Re: [PATCH v3 01/15] x86/dumpstack: Optimize save_stack_trace

From: Byungchul Park
Date: Tue Sep 13 2016 - 10:54:25 EST


On Tue, Sep 13, 2016 at 10:18 PM, Josh Poimboeuf <jpoimboe@xxxxxxxxxx> wrote:
> On Tue, Sep 13, 2016 at 06:45:00PM +0900, Byungchul Park wrote:
>> Currently, x86 implementation of save_stack_trace() is walking all stack
>> region word by word regardless of what the trace->max_entries is.
>> However, it's unnecessary to walk after already fulfilling caller's
>> requirement, say, if trace->nr_entries >= trace->max_entries is true.
>>
>> I measured its overhead and printed its difference of sched_clock() with
>> my QEMU x86 machine. The latency was improved over 70% when
>> trace->max_entries = 5.
>
> This code will (probably) be obsoleted soon with my new unwinder.

Hello,

You are right.

I also think this will probably be obsoleted with yours.
So I didn't modify any details of the patch.
I will take your comment into account if it becomes necessary.

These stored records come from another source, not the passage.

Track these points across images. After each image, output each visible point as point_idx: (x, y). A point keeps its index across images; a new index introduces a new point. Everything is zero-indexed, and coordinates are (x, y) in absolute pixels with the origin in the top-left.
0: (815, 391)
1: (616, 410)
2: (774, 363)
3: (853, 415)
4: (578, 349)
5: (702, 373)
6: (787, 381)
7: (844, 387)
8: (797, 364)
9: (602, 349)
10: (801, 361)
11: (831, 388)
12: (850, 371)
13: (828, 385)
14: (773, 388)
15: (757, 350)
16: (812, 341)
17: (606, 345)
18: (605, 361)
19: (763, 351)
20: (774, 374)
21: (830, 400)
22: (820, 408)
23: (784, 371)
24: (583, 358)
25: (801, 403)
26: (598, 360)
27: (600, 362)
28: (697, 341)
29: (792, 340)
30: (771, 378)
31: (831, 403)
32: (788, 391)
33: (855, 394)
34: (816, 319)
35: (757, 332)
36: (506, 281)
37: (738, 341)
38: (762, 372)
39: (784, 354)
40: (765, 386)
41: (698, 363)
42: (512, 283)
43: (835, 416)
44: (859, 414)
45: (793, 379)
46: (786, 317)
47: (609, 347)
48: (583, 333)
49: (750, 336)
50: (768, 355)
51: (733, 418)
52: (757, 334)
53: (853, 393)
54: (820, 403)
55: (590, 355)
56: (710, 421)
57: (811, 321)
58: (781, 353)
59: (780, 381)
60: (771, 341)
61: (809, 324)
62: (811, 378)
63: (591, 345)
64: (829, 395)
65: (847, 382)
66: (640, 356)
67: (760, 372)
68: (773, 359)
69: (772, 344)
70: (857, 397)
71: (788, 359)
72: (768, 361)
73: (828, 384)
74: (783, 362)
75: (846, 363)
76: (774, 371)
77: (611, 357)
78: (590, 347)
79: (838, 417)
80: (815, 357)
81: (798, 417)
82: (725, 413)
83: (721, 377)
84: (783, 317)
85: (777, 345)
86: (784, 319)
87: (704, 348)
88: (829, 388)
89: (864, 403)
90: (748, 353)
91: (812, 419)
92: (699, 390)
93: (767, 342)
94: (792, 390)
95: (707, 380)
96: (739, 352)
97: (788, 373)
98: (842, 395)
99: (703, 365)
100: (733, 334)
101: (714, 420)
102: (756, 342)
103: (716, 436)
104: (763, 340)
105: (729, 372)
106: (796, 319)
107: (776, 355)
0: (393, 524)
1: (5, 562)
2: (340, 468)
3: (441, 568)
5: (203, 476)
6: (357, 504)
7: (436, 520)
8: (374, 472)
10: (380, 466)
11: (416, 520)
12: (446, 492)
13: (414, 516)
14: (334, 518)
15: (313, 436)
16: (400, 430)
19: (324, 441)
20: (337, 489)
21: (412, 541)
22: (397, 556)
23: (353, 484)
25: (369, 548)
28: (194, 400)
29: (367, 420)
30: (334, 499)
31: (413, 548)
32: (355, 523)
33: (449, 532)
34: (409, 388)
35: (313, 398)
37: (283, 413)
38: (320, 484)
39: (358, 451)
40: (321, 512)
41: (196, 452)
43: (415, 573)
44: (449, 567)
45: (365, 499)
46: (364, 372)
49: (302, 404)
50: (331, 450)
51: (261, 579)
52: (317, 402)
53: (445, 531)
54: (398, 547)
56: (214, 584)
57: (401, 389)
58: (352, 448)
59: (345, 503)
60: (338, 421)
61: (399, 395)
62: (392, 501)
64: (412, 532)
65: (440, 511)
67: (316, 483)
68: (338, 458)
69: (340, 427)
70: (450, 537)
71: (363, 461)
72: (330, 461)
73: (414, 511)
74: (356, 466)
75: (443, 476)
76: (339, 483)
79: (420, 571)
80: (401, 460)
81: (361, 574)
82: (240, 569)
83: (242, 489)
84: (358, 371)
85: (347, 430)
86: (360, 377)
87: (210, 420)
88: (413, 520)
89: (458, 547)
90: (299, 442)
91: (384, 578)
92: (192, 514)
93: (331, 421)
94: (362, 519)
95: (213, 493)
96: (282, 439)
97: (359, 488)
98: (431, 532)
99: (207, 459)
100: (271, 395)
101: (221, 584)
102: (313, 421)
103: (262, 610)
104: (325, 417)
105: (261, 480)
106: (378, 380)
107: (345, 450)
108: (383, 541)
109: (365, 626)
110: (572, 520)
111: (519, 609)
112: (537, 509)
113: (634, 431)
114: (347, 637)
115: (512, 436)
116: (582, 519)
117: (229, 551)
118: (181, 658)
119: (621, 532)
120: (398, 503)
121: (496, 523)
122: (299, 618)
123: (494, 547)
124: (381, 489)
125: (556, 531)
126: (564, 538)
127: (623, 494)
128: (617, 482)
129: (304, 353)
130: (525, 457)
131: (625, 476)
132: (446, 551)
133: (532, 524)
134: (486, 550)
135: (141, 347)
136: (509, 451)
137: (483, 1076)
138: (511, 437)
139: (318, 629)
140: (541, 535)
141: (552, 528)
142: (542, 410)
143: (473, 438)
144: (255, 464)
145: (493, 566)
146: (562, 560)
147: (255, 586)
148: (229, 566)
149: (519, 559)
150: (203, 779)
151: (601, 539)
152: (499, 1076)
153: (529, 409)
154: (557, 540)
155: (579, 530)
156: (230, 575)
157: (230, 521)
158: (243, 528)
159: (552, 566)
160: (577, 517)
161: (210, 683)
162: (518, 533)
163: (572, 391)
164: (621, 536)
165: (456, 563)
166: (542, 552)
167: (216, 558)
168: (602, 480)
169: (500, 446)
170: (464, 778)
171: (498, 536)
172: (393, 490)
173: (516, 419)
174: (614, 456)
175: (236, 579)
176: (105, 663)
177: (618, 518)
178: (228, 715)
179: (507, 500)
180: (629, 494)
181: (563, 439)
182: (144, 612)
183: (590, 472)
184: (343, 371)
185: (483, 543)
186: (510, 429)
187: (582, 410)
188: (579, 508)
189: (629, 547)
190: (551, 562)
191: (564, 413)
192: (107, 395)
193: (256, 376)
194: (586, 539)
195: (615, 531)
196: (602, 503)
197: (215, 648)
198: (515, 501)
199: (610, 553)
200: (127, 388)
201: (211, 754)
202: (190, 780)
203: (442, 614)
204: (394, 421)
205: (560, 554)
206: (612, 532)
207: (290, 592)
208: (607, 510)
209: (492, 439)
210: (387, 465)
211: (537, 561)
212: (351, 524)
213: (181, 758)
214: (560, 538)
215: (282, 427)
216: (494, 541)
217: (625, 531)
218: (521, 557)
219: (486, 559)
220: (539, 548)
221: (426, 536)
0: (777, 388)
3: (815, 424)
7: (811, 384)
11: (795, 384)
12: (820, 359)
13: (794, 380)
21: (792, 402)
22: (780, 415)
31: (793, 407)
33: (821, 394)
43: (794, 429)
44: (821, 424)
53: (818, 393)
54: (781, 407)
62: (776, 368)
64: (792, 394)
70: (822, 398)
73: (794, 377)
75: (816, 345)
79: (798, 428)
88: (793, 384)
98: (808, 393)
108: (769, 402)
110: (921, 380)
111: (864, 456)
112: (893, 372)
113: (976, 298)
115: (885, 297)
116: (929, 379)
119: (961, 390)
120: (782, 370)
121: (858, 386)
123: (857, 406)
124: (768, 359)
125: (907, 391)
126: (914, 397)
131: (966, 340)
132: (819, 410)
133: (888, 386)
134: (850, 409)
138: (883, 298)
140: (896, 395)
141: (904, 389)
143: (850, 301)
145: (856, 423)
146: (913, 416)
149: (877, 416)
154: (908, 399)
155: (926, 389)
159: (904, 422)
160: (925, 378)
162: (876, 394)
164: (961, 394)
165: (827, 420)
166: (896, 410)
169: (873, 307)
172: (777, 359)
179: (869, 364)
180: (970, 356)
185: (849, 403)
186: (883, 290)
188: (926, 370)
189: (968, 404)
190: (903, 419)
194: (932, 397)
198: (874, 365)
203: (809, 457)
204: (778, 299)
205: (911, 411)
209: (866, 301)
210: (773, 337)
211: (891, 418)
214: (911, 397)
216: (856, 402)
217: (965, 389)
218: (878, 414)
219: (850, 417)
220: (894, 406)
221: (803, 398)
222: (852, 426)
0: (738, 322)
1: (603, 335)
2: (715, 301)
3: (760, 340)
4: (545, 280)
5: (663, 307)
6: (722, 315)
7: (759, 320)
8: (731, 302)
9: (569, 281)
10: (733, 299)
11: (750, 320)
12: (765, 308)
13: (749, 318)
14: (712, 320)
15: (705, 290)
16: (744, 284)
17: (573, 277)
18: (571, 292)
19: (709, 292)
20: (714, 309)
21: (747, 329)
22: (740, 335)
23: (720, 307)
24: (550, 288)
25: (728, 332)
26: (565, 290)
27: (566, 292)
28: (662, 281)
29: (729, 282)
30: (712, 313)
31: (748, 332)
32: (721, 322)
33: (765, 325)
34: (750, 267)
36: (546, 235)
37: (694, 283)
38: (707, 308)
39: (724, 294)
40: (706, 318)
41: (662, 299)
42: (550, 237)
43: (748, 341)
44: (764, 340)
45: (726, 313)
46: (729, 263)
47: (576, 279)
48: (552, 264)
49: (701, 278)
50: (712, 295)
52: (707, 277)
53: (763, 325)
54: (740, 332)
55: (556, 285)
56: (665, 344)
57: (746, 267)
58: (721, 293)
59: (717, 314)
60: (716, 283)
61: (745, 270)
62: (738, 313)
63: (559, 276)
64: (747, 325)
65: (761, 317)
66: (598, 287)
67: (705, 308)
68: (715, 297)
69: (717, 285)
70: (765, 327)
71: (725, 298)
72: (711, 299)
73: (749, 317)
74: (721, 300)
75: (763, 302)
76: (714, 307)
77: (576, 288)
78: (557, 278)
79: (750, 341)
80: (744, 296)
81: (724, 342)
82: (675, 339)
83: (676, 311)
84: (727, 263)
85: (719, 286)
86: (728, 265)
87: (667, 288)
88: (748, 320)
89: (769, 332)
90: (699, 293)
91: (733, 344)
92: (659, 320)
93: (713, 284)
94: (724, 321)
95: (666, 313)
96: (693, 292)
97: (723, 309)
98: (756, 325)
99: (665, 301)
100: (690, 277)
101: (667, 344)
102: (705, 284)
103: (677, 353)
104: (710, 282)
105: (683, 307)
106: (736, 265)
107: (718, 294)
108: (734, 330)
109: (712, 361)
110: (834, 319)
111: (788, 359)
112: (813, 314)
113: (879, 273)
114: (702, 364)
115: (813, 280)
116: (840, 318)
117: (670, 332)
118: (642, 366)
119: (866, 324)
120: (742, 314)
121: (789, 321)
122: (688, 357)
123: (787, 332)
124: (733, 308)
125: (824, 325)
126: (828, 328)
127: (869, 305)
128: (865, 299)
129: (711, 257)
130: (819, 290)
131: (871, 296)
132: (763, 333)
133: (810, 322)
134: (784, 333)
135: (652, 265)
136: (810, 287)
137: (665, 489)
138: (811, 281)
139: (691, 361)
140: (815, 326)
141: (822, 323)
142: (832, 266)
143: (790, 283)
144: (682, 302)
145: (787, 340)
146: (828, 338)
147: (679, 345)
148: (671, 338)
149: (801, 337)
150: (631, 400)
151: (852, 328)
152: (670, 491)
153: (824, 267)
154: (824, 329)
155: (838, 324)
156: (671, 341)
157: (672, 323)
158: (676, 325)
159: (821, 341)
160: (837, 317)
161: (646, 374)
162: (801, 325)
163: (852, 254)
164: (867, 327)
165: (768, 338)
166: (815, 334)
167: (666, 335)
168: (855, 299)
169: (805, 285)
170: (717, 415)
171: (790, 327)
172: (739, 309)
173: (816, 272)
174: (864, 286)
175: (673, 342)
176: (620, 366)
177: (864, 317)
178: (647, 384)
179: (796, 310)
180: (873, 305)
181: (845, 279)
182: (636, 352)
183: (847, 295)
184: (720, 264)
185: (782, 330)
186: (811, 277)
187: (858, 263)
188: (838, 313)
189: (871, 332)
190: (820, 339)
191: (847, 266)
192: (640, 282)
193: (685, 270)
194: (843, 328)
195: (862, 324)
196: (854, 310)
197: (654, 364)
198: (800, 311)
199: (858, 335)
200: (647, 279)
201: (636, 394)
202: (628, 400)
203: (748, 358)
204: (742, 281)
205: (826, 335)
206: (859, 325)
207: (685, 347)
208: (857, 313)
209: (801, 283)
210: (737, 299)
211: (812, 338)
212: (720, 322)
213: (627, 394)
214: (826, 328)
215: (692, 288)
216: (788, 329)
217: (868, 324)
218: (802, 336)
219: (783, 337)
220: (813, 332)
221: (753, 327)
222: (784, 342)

Anyway, crossrelease needs this patch to work smoothly.
That's only reason why I included this patch in the thread.

Thank you,
Byungchul

> Also, my previous comment was ignored:
>
> Instead of adding a new callback, why not just check the ops->address()
> return value? It already returns an error if the array is full.
>
> I think that would be cleaner and would help prevent more callback
> sprawl.
>
> --
> Josh



--
Thanks,
Byungchul